We already did this. Not the cereal thing. The other thing. The teaching it thing.

“AI slop" isn't made up. It's not synthetic information pulled out of nowhere. It's human information, just accelerated. Every single thing it knows came from a person. Something someone typed, something someone posted, something someone explained once on a forum in 2011 that nobody remembers writing. It didn't invent knowing how to open a door. Somewhere in its training, it learned that from us. It learned how to brush its teeth, how to open a door, how to write an email that doesn't sound insane, the exact same way a toddler learns it. Somebody showed it. Except instead of one kid learning it once, it learned it from millions of us, all at the same time, and then it just got fast. Really fast.

Some people's brains don't work that fast. Fair.

Some people haven't read every single thing that's ever been posted on the internet. Relatable. Nobody has.
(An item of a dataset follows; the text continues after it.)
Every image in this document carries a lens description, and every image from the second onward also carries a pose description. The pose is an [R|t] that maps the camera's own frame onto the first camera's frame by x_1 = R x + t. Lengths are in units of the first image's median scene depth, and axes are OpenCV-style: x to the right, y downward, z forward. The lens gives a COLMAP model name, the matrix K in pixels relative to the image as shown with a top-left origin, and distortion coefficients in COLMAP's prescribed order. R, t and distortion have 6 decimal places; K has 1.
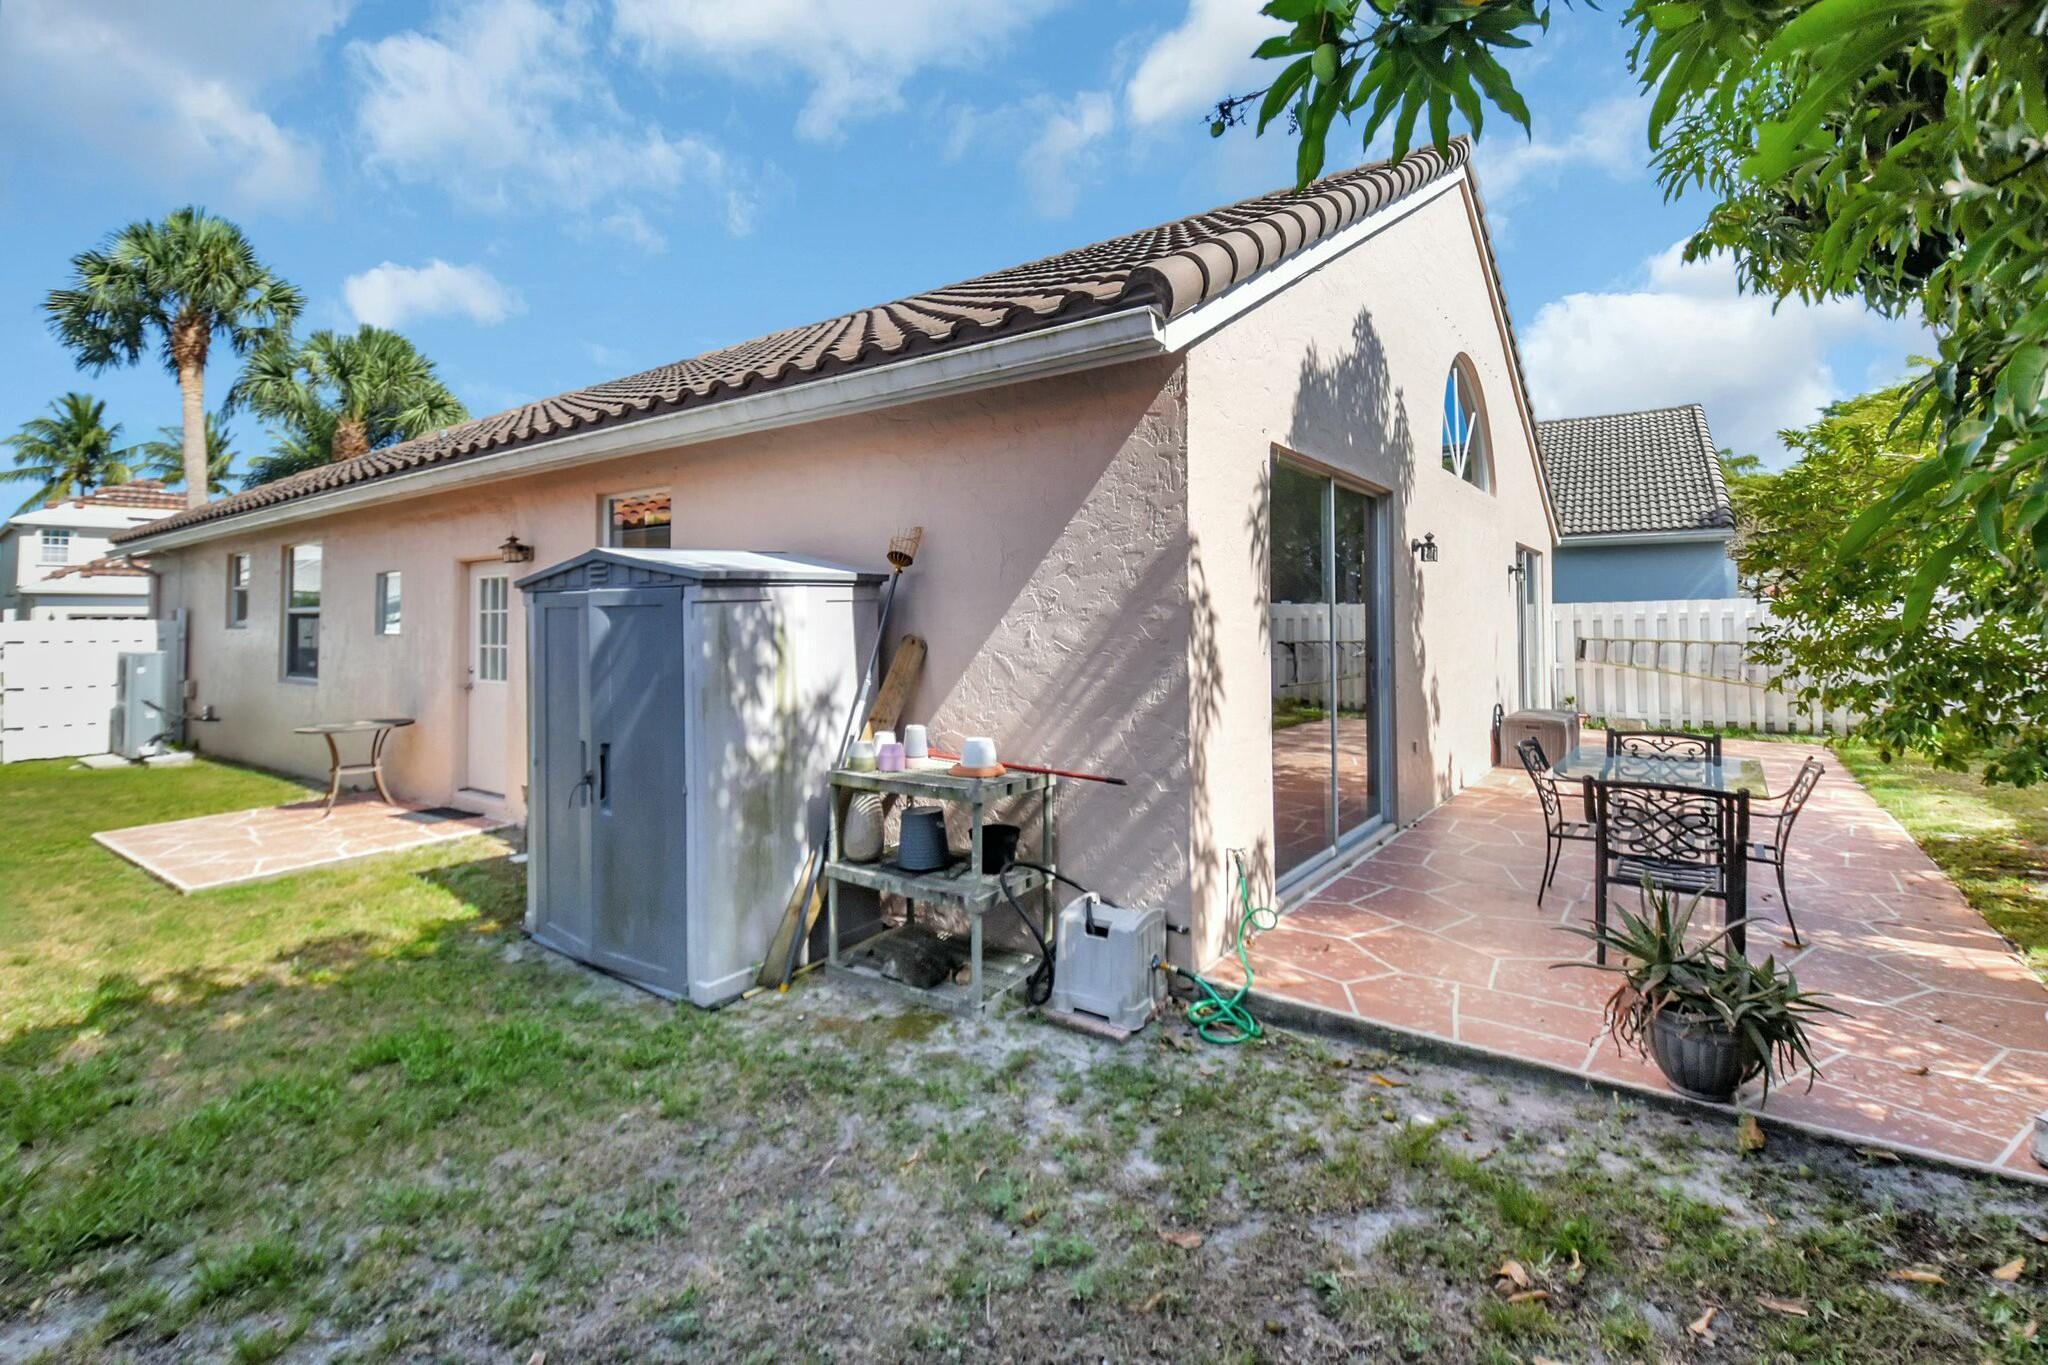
lens RADIAL K [[888.3, 0, 1017.5], [0, 888.3, 600.5], [0, 0, 1]] dist [0.002196, -0.017066]
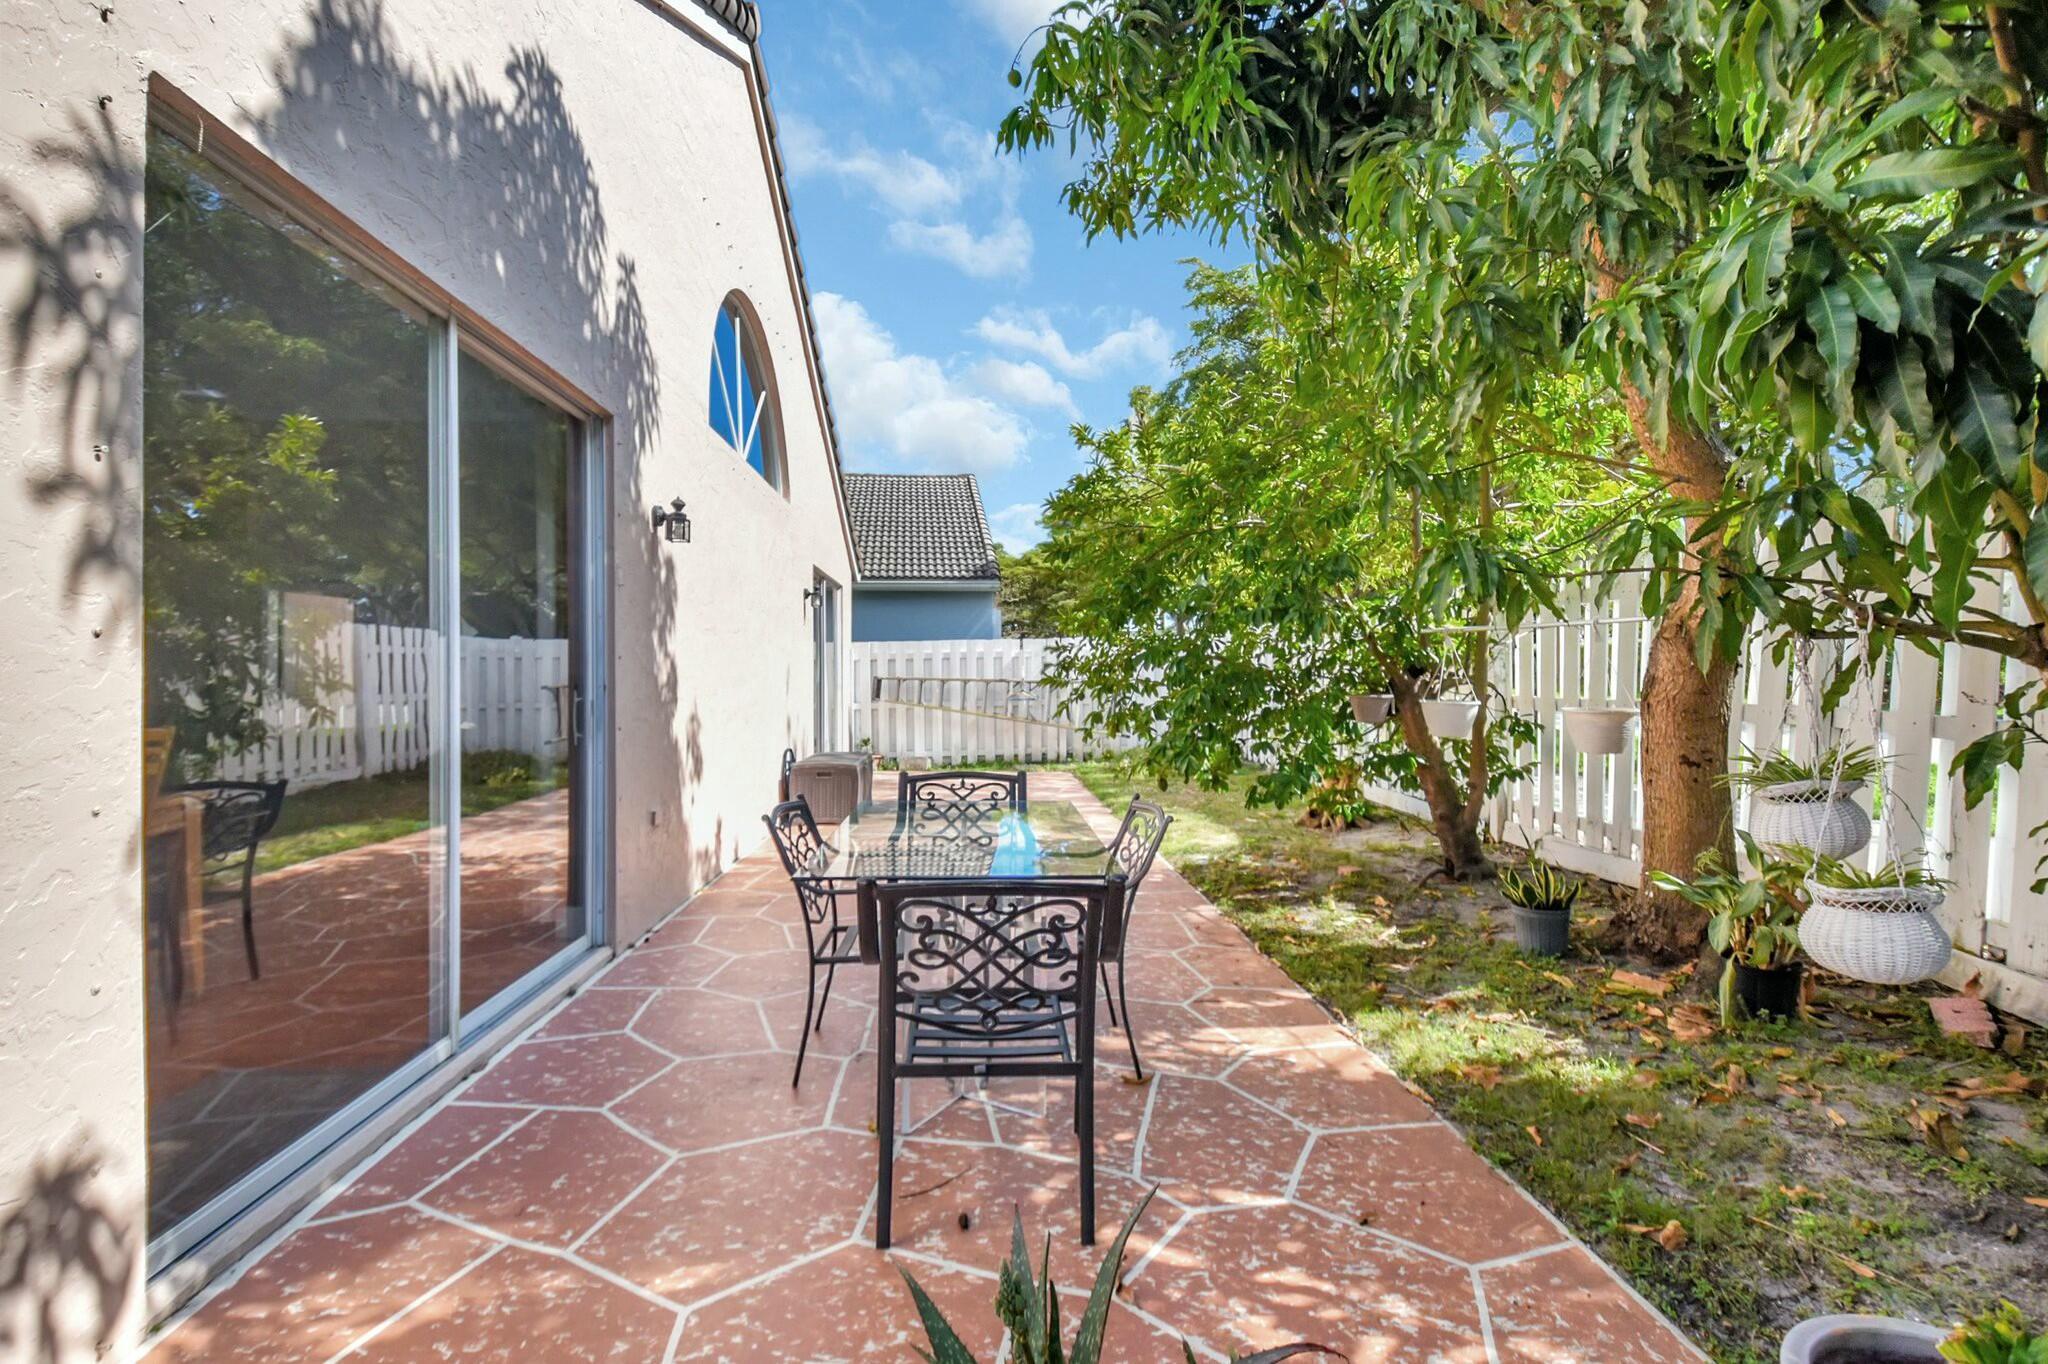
lens RADIAL K [[883.6, 0, 1024.0], [0, 883.6, 682.0], [0, 0, 1]] dist [0.040479, 0.000017]
pose [[0.747013, -0.001576, 0.664808, 0.210856], [-0.018328, 0.999568, 0.022964, 0.041862], [-0.664557, -0.029339, 0.746661, 0.319510]]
But AI does, or close enough, because it's not one brain. It's every brain that ever typed something down, compressed into something that can answer you back in two seconds at 3 AM about cereal.

So call it whatever you want. Slop, magic, a really overachieving parrot. Either way, it's just us. All of us. Somehow compressed into something that texts back 24/7 like a concierge at a fancy resort.

We built a mirror. Some of us built it on purpose. The rest of us just ended up in the reflection.